Isoscutellarein (5,7,8,4′-tetrahydroxyflavone) from the leaf of Scutellaria baicalensis non-competitively inhibited (IC 50, 20 μM) the hydrolysis of sodium p- nitrophenyl-N- acetyl-α- D - neuraminate by influenza virus sialidase with an apparent K i value of 41 μM. Negligible inhibitory activity was observed for mouse liver sialidase at a concentration of 79 μM. Isoscutellarein also inhibited the replication of influenza virus A/WSN/33 in Madin-Darby bovine kidney cells with 50% virus inhibitory dose at 16 nmol/well and influenza virus A/PR/8/34 in the allantoic sac of embryonated egg with little toxic effects.
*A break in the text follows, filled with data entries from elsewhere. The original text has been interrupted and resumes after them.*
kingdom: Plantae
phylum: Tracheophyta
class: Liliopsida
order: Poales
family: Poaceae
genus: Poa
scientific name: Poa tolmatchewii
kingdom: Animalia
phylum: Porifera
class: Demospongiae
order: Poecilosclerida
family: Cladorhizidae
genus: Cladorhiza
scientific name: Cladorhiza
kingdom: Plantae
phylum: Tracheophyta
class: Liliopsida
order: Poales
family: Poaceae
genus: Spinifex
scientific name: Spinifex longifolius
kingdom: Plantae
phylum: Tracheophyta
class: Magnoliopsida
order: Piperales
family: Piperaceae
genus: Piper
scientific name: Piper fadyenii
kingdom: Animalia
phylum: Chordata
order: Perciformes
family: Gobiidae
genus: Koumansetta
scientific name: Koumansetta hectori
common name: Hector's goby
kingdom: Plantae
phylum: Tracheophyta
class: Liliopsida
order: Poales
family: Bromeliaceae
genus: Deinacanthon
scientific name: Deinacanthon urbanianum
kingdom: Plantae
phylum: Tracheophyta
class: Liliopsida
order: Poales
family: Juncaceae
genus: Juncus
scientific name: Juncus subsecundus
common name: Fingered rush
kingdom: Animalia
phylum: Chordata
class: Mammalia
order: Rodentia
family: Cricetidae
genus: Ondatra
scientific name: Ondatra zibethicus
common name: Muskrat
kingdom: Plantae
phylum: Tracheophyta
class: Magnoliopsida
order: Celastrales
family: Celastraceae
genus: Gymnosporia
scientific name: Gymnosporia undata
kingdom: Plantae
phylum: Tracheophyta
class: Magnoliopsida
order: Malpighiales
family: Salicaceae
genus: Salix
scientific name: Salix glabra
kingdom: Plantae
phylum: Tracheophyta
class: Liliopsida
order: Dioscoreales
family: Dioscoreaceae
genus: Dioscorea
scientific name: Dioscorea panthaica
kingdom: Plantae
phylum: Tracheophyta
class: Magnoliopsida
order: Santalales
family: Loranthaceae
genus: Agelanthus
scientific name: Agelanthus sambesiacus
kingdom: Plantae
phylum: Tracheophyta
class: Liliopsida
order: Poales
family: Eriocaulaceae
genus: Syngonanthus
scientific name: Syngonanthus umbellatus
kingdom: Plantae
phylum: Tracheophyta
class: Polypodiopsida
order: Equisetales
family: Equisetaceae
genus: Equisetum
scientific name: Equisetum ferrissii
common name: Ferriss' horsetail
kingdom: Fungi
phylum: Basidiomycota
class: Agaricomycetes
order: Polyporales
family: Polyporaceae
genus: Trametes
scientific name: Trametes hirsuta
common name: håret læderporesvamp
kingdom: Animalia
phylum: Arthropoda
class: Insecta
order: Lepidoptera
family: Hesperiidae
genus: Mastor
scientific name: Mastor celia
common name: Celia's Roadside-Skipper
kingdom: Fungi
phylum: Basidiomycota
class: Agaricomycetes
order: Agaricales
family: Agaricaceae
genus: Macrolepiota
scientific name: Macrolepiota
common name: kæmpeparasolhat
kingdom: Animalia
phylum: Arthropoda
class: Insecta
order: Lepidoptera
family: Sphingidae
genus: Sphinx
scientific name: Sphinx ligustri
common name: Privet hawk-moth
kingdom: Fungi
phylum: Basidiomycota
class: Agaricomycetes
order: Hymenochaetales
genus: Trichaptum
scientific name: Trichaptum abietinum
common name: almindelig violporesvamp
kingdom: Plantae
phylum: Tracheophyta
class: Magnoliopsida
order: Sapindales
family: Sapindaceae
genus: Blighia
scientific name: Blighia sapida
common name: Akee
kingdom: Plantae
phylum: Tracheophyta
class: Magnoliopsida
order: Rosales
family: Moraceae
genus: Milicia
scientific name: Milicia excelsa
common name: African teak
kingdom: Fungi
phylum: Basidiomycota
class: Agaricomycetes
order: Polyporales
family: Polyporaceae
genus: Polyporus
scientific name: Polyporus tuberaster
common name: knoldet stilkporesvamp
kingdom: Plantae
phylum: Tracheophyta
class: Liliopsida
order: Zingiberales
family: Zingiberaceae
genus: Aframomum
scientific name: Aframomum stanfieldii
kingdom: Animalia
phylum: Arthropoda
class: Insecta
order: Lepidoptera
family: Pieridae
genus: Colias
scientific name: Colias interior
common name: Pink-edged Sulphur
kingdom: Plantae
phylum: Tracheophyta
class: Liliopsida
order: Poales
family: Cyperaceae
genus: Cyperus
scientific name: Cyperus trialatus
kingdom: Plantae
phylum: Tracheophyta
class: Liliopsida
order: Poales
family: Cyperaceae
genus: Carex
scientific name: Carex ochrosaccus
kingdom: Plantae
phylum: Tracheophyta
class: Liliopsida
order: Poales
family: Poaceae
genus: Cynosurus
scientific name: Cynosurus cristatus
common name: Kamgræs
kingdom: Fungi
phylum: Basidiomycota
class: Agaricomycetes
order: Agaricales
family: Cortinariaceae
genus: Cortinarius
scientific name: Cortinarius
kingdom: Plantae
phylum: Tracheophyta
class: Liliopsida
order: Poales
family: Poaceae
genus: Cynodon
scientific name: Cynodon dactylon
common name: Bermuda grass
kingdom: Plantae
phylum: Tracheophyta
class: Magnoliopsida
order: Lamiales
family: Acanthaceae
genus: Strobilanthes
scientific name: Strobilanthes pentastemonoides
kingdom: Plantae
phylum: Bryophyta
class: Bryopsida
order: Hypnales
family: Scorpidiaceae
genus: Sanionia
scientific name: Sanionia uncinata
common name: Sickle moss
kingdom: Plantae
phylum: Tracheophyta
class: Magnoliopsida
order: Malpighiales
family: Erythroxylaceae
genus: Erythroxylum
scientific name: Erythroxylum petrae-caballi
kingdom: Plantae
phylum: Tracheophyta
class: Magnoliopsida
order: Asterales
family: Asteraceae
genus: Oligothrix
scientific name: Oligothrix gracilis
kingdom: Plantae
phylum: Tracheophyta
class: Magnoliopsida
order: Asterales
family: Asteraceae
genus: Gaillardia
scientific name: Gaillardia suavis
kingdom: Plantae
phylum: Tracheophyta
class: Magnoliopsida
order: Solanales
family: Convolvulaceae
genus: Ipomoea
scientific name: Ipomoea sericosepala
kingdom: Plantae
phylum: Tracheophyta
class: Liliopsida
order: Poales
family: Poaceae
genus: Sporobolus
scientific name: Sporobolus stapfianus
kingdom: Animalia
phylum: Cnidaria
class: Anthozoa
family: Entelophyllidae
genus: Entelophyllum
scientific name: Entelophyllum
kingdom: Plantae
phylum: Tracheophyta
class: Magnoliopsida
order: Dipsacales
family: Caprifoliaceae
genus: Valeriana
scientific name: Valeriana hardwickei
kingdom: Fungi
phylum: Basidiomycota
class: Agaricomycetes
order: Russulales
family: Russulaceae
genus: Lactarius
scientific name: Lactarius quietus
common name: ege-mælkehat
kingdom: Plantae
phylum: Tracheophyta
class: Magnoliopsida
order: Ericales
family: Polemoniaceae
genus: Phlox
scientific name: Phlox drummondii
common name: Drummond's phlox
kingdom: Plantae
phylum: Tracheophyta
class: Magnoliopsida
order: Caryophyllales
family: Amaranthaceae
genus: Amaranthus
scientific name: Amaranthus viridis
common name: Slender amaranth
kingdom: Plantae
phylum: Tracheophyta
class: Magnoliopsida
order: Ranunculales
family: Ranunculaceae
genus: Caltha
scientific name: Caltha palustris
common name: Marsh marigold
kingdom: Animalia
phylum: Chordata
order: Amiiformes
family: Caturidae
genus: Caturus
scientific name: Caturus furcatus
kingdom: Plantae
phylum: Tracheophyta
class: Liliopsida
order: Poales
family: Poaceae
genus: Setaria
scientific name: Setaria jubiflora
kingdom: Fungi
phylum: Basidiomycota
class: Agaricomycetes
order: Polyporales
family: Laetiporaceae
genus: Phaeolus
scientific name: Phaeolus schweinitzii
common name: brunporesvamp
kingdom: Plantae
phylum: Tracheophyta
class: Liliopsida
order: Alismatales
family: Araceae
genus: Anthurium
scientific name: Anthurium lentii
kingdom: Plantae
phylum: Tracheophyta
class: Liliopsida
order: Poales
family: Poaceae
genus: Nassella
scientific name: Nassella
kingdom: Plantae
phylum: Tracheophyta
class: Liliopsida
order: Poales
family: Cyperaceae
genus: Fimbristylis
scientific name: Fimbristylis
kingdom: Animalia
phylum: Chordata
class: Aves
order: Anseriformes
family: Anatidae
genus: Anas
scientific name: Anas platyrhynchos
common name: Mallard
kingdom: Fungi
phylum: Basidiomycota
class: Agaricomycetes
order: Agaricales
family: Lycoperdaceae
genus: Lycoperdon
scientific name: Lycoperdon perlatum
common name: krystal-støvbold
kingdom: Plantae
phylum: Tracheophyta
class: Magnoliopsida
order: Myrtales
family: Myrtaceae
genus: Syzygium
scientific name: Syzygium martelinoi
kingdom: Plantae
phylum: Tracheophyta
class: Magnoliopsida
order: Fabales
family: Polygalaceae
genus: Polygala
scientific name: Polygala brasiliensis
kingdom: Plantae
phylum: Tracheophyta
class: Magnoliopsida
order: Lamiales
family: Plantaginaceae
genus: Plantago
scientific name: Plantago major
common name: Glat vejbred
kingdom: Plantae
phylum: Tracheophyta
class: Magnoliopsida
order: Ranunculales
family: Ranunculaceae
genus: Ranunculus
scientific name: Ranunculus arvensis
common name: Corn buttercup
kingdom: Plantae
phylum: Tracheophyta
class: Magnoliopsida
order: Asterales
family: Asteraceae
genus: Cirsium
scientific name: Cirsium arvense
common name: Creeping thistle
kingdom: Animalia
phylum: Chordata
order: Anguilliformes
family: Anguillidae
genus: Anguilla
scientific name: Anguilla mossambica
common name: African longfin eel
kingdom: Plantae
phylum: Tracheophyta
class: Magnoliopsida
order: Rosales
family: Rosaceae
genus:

The flavone showed significant anti-influenza virus activity in vitro similar to isoscutellarein-8-methylether (F36) (Nagai, T., Miyaichi, Y., Tomimori, T., Suzuki, Y. and Yamada H., 1990, Chem. Pharm. Bull. 38, 1329–1332), and more potent virucidal activity in ovo than F36. However, F36 completely prevented proliferation of mouse-adapted influenza virus A/PR/8/34 in mouse lung by the intranasal (0.5 mg/kg) and intraperitoneal (4 mg/kg) administrations, and it was more potent than the known anti-influenza virus substance, amantadine. Intranasal administration of F36 (0.5 mg/kg) also protected mice against a lethal. influenza virus A/PR/8/34 infection. Isoscutellarein significantly inhibited lung virus proliferation when administered intranasally or orally to mice. F36 and isoscutellarein showed negligible toxic effect against mice. These results suggested that flavones, which have potent influenza virus sialidase inhibitory activity, have anti-influenza virus activity in vivo.